(Data excerpts)
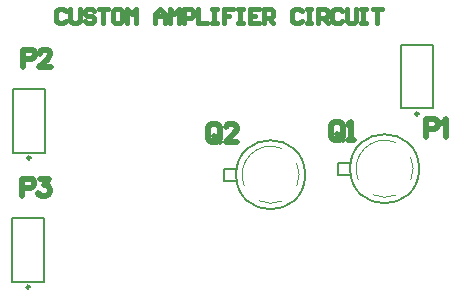
<source format=gbr>
G04*
G04 #@! TF.GenerationSoftware,Altium Limited,Altium Designer,24.9.1 (31)*
G04*
G04 Layer_Color=65535*
%FSLAX44Y44*%
%MOMM*%
G71*
G04*
G04 #@! TF.SameCoordinates,2F21DDDD-2005-49F8-8A8E-0C037A8DA06E*
G04*
G04*
G04 #@! TF.FilePolarity,Positive*
G04*
G01*
G75*
%ADD10C,0.2500*%
%ADD11C,0.0508*%
%ADD12C,0.1270*%
%ADD13C,0.2000*%
%ADD14C,0.5000*%
%ADD15C,0.4000*%
D10*
X351325Y191295D02*
G03*
X351325Y191295I-1250J0D01*
G01*
X22840Y154020D02*
G03*
X22840Y154020I-1250J0D01*
G01*
X21950Y44682D02*
G03*
X21950Y44682I-1250J0D01*
G01*
D11*
X344791Y135352D02*
G03*
X344791Y154208I-22211J9428D01*
G01*
X313152Y122569D02*
G03*
X332008Y122569I9428J22211D01*
G01*
X332010Y166992D02*
G03*
X300369Y135351I-9429J-22212D01*
G01*
X248271Y130272D02*
G03*
X248271Y149128I-22211J9428D01*
G01*
X216632Y117489D02*
G03*
X235488Y117489I9428J22211D01*
G01*
X235490Y161912D02*
G03*
X203849Y130271I-9429J-22212D01*
G01*
D12*
X351790Y144780D02*
G03*
X351790Y144780I-29210J0D01*
G01*
X255270Y139700D02*
G03*
X255270Y139700I-29210J0D01*
G01*
X283210Y149860D02*
X293815D01*
X283210Y139700D02*
X293815D01*
X283210D02*
Y149860D01*
X186690Y144780D02*
X197295D01*
X186690Y134620D02*
X197295D01*
X186690D02*
Y144780D01*
D13*
X336625Y249595D02*
X363525D01*
X336625Y195795D02*
Y249595D01*
Y195795D02*
X363525D01*
Y249595D01*
X8140Y212320D02*
X35040D01*
X8140Y158520D02*
Y212320D01*
Y158520D02*
X35040D01*
Y212320D01*
X7250Y102982D02*
X34150D01*
X7250Y49182D02*
Y102982D01*
Y49182D02*
X34150D01*
Y102982D01*
D14*
X357708Y178710D02*
X364135D01*
X366278Y179424D01*
X366992Y180138D01*
X367706Y181567D01*
Y183709D01*
X366992Y185137D01*
X366278Y185851D01*
X364135Y186565D01*
X357708D01*
Y171569D01*
X371062Y183709D02*
X372491Y184423D01*
X374633Y186565D01*
Y171569D01*
X16764Y237773D02*
X23191D01*
X25334Y238487D01*
X26048Y239202D01*
X26762Y240630D01*
Y242772D01*
X26048Y244200D01*
X25334Y244915D01*
X23191Y245629D01*
X16764D01*
Y230632D01*
X30832Y242058D02*
Y242772D01*
X31546Y244200D01*
X32261Y244915D01*
X33689Y245629D01*
X36546D01*
X37974Y244915D01*
X38688Y244200D01*
X39402Y242772D01*
Y241344D01*
X38688Y239916D01*
X37260Y237773D01*
X30118Y230632D01*
X40116D01*
X16002Y128553D02*
X22429D01*
X24572Y129268D01*
X25286Y129982D01*
X26000Y131410D01*
Y133552D01*
X25286Y134980D01*
X24572Y135695D01*
X22429Y136409D01*
X16002D01*
Y121412D01*
X30784Y136409D02*
X38640D01*
X34355Y130696D01*
X36498D01*
X37926Y129982D01*
X38640Y129268D01*
X39354Y127125D01*
Y125697D01*
X38640Y123554D01*
X37212Y122126D01*
X35069Y121412D01*
X32927D01*
X30784Y122126D01*
X30070Y122840D01*
X29356Y124269D01*
X182921Y170262D02*
Y180258D01*
X180422Y182758D01*
X175423D01*
X172924Y180258D01*
Y170262D01*
X175423Y167762D01*
X180422D01*
X177922Y172761D02*
X182921Y167762D01*
X180422D02*
X182921Y170262D01*
X197916Y167762D02*
X187919D01*
X197916Y177759D01*
Y180258D01*
X195417Y182758D01*
X190418D01*
X187919Y180258D01*
X287020Y171532D02*
Y181528D01*
X284521Y184028D01*
X279522D01*
X277023Y181528D01*
Y171532D01*
X279522Y169032D01*
X284521D01*
X282022Y174031D02*
X287020Y169032D01*
X284521D02*
X287020Y171532D01*
X292018Y169032D02*
X297017D01*
X294518D01*
Y184028D01*
X292018Y181528D01*
D15*
X52557Y278077D02*
X50558Y280076D01*
X46559D01*
X44560Y278077D01*
Y270079D01*
X46559Y268080D01*
X50558D01*
X52557Y270079D01*
X56556Y280076D02*
Y270079D01*
X58555Y268080D01*
X62554D01*
X64553Y270079D01*
Y280076D01*
X76550Y278077D02*
X74550Y280076D01*
X70552D01*
X68552Y278077D01*
Y276077D01*
X70552Y274078D01*
X74550D01*
X76550Y272079D01*
Y270079D01*
X74550Y268080D01*
X70552D01*
X68552Y270079D01*
X80548Y280076D02*
X88546D01*
X84547D01*
Y268080D01*
X98542Y280076D02*
X94544D01*
X92544Y278077D01*
Y270079D01*
X94544Y268080D01*
X98542D01*
X100542Y270079D01*
Y278077D01*
X98542Y280076D01*
X104541Y268080D02*
Y280076D01*
X108539Y276077D01*
X112538Y280076D01*
Y268080D01*
X128533D02*
Y276077D01*
X132531Y280076D01*
X136530Y276077D01*
Y268080D01*
Y274078D01*
X128533D01*
X140529Y268080D02*
Y280076D01*
X144528Y276077D01*
X148526Y280076D01*
Y268080D01*
X152525D02*
Y280076D01*
X158523D01*
X160522Y278077D01*
Y274078D01*
X158523Y272079D01*
X152525D01*
X164521Y280076D02*
Y268080D01*
X172519D01*
X176517Y280076D02*
X180516D01*
X178517D01*
Y268080D01*
X176517D01*
X180516D01*
X194511Y280076D02*
X186514D01*
Y274078D01*
X190513D01*
X186514D01*
Y268080D01*
X198510Y280076D02*
X202509D01*
X200509D01*
Y268080D01*
X198510D01*
X202509D01*
X216504Y280076D02*
X208507D01*
Y268080D01*
X216504D01*
X208507Y274078D02*
X212506D01*
X220503Y268080D02*
Y280076D01*
X226501D01*
X228500Y278077D01*
Y274078D01*
X226501Y272079D01*
X220503D01*
X224502D02*
X228500Y268080D01*
X252493Y278077D02*
X250493Y280076D01*
X246495D01*
X244495Y278077D01*
Y270079D01*
X246495Y268080D01*
X250493D01*
X252493Y270079D01*
X256491Y280076D02*
X260490D01*
X258491D01*
Y268080D01*
X256491D01*
X260490D01*
X266488D02*
Y280076D01*
X272486D01*
X274486Y278077D01*
Y274078D01*
X272486Y272079D01*
X266488D01*
X270487D02*
X274486Y268080D01*
X286482Y278077D02*
X284482Y280076D01*
X280484D01*
X278484Y278077D01*
Y270079D01*
X280484Y268080D01*
X284482D01*
X286482Y270079D01*
X290480Y280076D02*
Y270079D01*
X292480Y268080D01*
X296479D01*
X298478Y270079D01*
Y280076D01*
X302477D02*
X306475D01*
X304476D01*
Y268080D01*
X302477D01*
X306475D01*
X312473Y280076D02*
X320471D01*
X316472D01*
Y268080D01*
M02*

</source>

▶ [REQUEST]: Look above for the line with "X52557Y278077D02*" and the line with "X216504D01*", and reproduce exactly those two lines plus every line between, nothing more.

▶ [ANSWER AREA]:
X52557Y278077D02*
X50558Y280076D01*
X46559D01*
X44560Y278077D01*
Y270079D01*
X46559Y268080D01*
X50558D01*
X52557Y270079D01*
X56556Y280076D02*
Y270079D01*
X58555Y268080D01*
X62554D01*
X64553Y270079D01*
Y280076D01*
X76550Y278077D02*
X74550Y280076D01*
X70552D01*
X68552Y278077D01*
Y276077D01*
X70552Y274078D01*
X74550D01*
X76550Y272079D01*
Y270079D01*
X74550Y268080D01*
X70552D01*
X68552Y270079D01*
X80548Y280076D02*
X88546D01*
X84547D01*
Y268080D01*
X98542Y280076D02*
X94544D01*
X92544Y278077D01*
Y270079D01*
X94544Y268080D01*
X98542D01*
X100542Y270079D01*
Y278077D01*
X98542Y280076D01*
X104541Y268080D02*
Y280076D01*
X108539Y276077D01*
X112538Y280076D01*
Y268080D01*
X128533D02*
Y276077D01*
X132531Y280076D01*
X136530Y276077D01*
Y268080D01*
Y274078D01*
X128533D01*
X140529Y268080D02*
Y280076D01*
X144528Y276077D01*
X148526Y280076D01*
Y268080D01*
X152525D02*
Y280076D01*
X158523D01*
X160522Y278077D01*
Y274078D01*
X158523Y272079D01*
X152525D01*
X164521Y280076D02*
Y268080D01*
X172519D01*
X176517Y280076D02*
X180516D01*
X178517D01*
Y268080D01*
X176517D01*
X180516D01*
X194511Y280076D02*
X186514D01*
Y274078D01*
X190513D01*
X186514D01*
Y268080D01*
X198510Y280076D02*
X202509D01*
X200509D01*
Y268080D01*
X198510D01*
X202509D01*
X216504Y280076D02*
X208507D01*
Y268080D01*
X216504D01*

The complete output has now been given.